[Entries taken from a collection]
● ● ●

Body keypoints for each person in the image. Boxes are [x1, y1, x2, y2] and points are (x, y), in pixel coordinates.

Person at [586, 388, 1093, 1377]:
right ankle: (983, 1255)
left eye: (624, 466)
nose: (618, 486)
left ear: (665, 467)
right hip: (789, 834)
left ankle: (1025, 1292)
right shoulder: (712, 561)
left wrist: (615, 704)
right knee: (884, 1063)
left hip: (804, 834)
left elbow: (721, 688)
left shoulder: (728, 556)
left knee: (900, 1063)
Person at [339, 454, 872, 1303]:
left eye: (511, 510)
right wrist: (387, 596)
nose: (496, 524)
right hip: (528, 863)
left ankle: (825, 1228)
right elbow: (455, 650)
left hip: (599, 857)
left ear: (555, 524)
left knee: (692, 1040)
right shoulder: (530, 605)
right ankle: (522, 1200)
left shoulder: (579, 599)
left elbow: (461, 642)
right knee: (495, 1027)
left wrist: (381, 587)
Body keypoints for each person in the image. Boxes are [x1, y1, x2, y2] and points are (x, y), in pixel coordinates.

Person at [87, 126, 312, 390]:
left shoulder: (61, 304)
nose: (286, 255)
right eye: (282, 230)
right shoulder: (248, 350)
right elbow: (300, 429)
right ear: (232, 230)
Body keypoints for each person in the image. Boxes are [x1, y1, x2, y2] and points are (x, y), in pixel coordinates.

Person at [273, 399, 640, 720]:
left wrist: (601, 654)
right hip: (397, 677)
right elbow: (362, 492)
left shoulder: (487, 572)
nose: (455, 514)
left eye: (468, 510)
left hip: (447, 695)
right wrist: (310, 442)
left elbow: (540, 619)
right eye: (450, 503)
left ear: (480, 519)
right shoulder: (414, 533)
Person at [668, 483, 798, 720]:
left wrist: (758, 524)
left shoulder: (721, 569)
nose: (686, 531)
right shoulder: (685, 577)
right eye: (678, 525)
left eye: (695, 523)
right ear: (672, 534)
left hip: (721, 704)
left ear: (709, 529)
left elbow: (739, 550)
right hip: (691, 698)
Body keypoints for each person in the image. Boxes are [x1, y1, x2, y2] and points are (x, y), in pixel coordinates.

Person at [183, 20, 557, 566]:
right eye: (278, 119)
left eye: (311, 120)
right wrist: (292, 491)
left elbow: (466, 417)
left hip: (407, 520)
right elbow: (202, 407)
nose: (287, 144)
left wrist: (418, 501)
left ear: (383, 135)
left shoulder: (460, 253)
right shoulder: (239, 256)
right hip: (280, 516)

● ● ●

#### [Aim of the task]
Give the number of lines in the data that contain "ankle", with no other words.

#### [Response area]
4